On the Friday before the Sunday that we had arrived in Jeddah, they had beheaded four people outside the mosque, a block away from our hotel. All were foreigners and all executed on drug related charges. A long way from home, I couldn’t help wondering what would prevent somebody well connected from having something planted in our car or trailer. It would be so easy. If it happened, could we rely on a fair trial? As the days were passing, the tension was increasing and I was becoming more and more aware of the growing knot in my stomach. I knew we had to get out soon by whatever means we could.

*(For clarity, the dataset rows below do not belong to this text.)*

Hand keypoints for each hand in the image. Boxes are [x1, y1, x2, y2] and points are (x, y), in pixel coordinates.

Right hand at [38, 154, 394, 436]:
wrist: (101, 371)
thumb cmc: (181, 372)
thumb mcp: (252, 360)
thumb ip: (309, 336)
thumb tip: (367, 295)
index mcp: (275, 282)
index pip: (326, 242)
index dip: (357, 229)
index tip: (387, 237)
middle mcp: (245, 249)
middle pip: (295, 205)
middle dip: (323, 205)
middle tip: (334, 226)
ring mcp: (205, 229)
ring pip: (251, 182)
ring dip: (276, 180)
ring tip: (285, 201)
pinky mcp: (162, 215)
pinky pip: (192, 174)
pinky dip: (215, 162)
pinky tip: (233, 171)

Even though we aren’t always exposed to it and don’t always feel it, I think that fear and its avoidance plays a huge part in our everyday lives. While established protocol and behavioural norms may be vital for retaining a semblance of order in our lives and in society, they can also provide a means by which we avoid challenging ourselves and awakening the fear that naturally results when we do. Even when there is a clear moral imperative, countering the flow can sometimes take tremendous courage; Consider the soldier who witnesses an atrocity that is morally reprehensible. On the face of it, his decision to become a whistle-blower is a betrayal of the military code of unity and may even be seen as treason, but he realises that his silence makes him complicit and is a betrayal of a deeper morality. He knows that he will be called a pussy and be vilified by his fellow soldiers and citizens, but he also knows that as a human being his inaction will forever damn him. So he chooses to commit to a moral course that moves him in the direction of his own vulnerability. This for me is the essence of courage. It cannot exist in the absence of fear and is always a choice to act despite fear.

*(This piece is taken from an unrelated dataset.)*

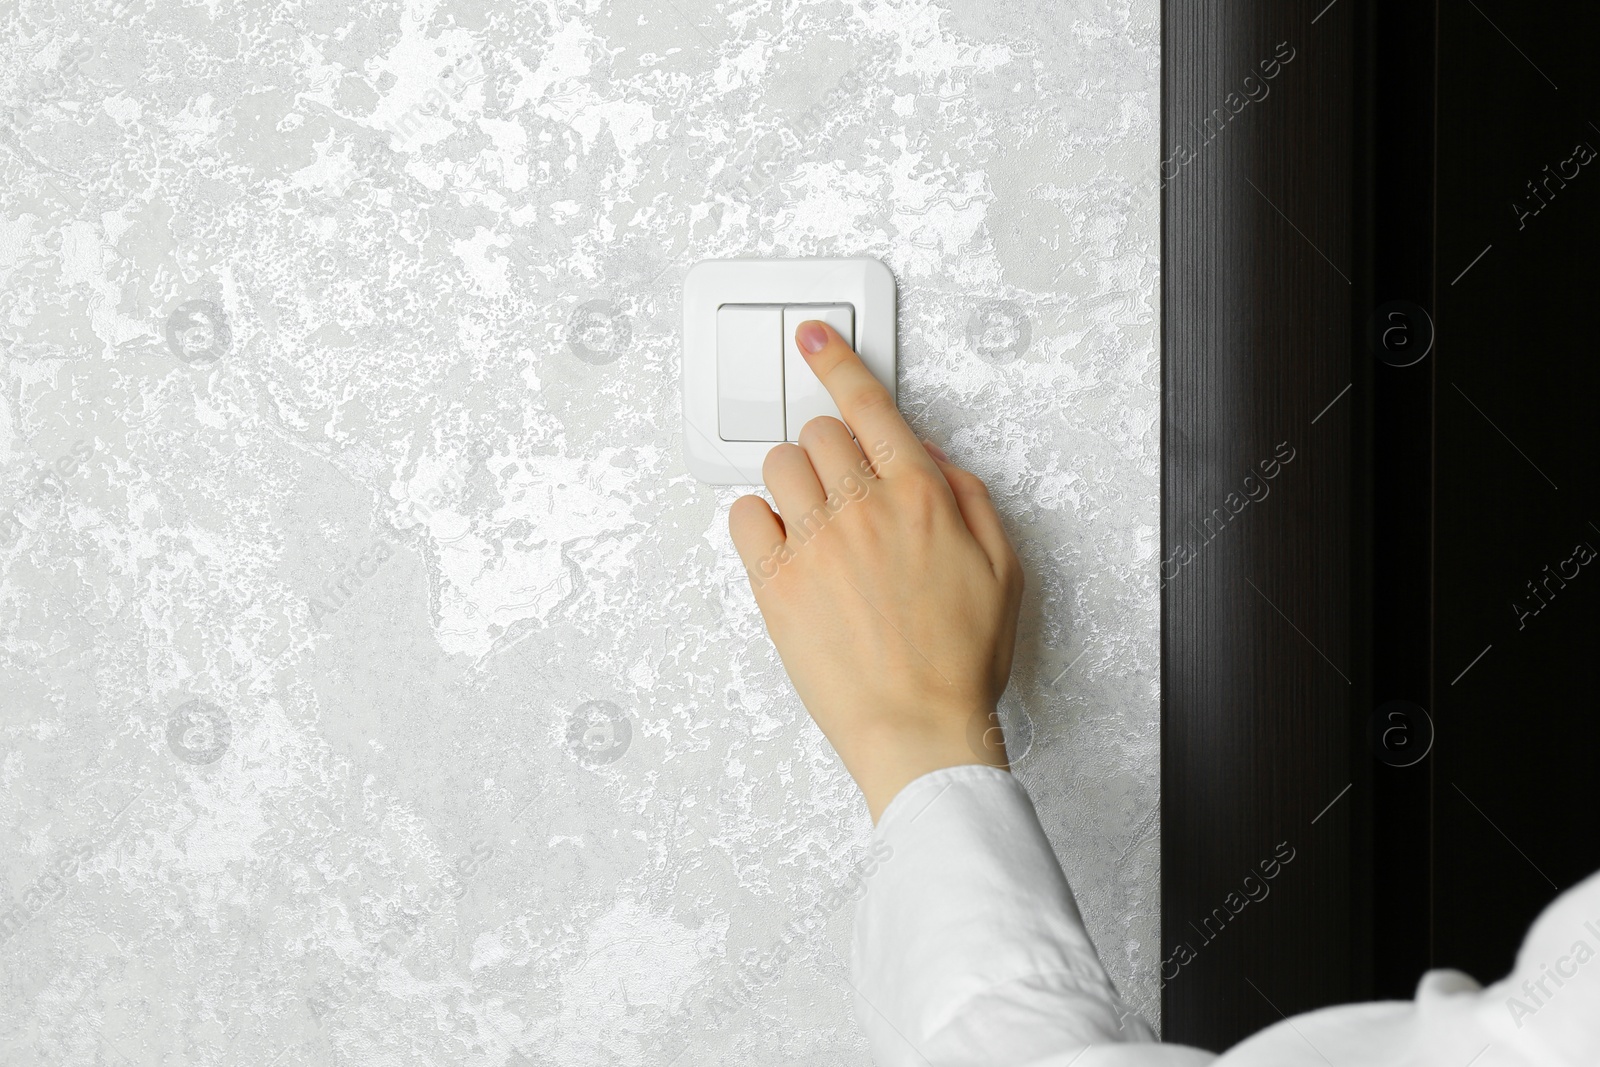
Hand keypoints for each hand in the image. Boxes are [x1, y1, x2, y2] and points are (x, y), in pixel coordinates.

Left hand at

Although this may be a dramatic example, I think that life offers each of us times at which we must choose to overcome our fears in order to honour the truth that’s written inside us. It could be a career that has become a dead end, or a relationship that’s no longer able to fulfill the way it once did. But there is comfort in the known and fear in the unknown and in disruption. Fear of rejection or failing at a new endeavour. Fear of disappointing or hurting others. Fear of being seen as a failure, or as insensitive or selfish. In reality though, we only have this one life and somehow we have to be true to ourselves, take it in both hands and live it for all it’s worth. To make it count. Life is just too short to force it or to fake it. It can be hard to let go of dreams that we might have invested our hearts and lives into, but if they no longer align with our internal compass, what choice do we really have? After all, if we are not true to ourselves, how can we possibly be true to others? Somehow, at times like this, we have to call on the strength within to help us overcome our fears and to change course, doing so with all due care while investing faith in the unknown and the uncertain, daunting and terrifying as it may be.

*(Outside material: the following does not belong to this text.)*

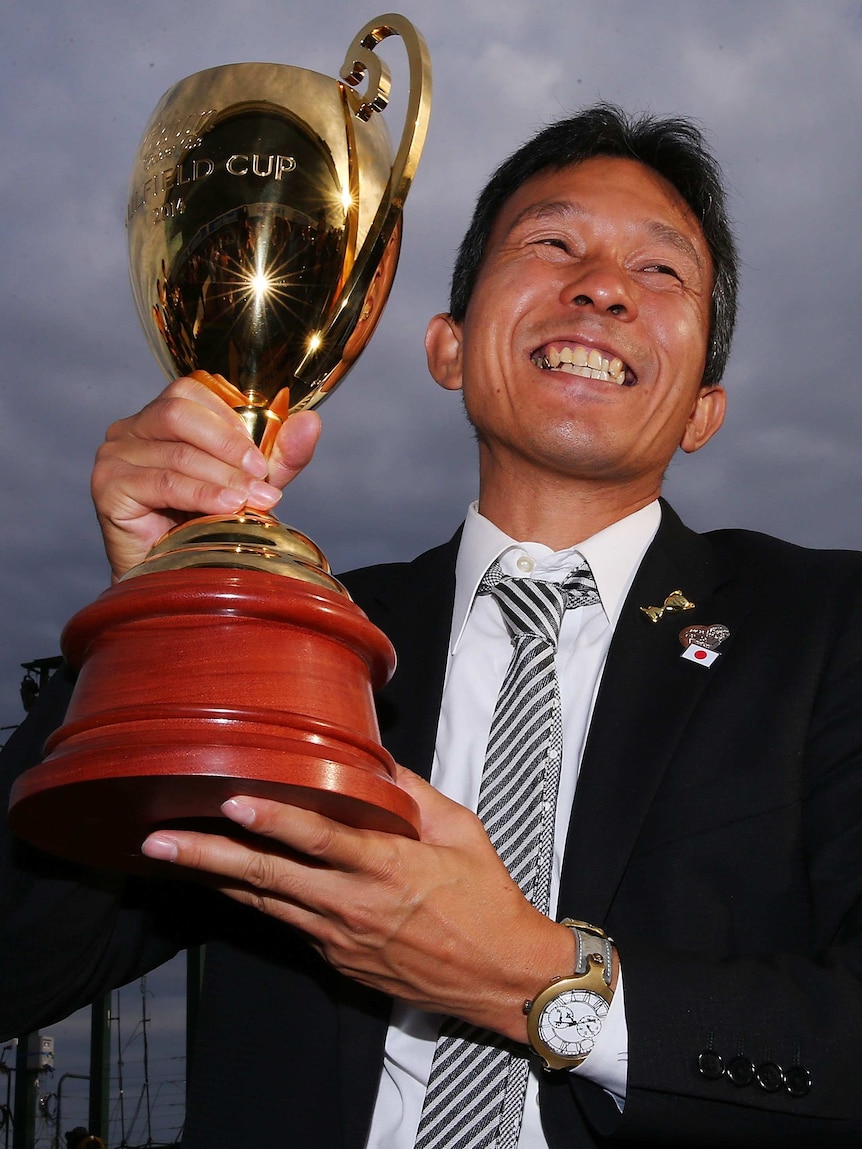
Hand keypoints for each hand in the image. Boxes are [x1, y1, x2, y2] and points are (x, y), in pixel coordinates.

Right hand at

On this evening of this day, 16 years ago, we were on Al Rasheed, on route to Massawa. We had left Jeddah the previous day, leaving the car and trailer behind and trusting our Sudanese friends with the task of getting them to follow us to Eritrea. Although feeling torn and anxious in dispossession, I also felt happy that our time in the Middle East was finally over. As I stood by the railing of the ship and watched the phosphorescence dancing off the dolphins as they surfed the bow wave, I felt the rising of the African blood in my veins and the mounting excitement and anticipation of the journey ahead. I was going home at last.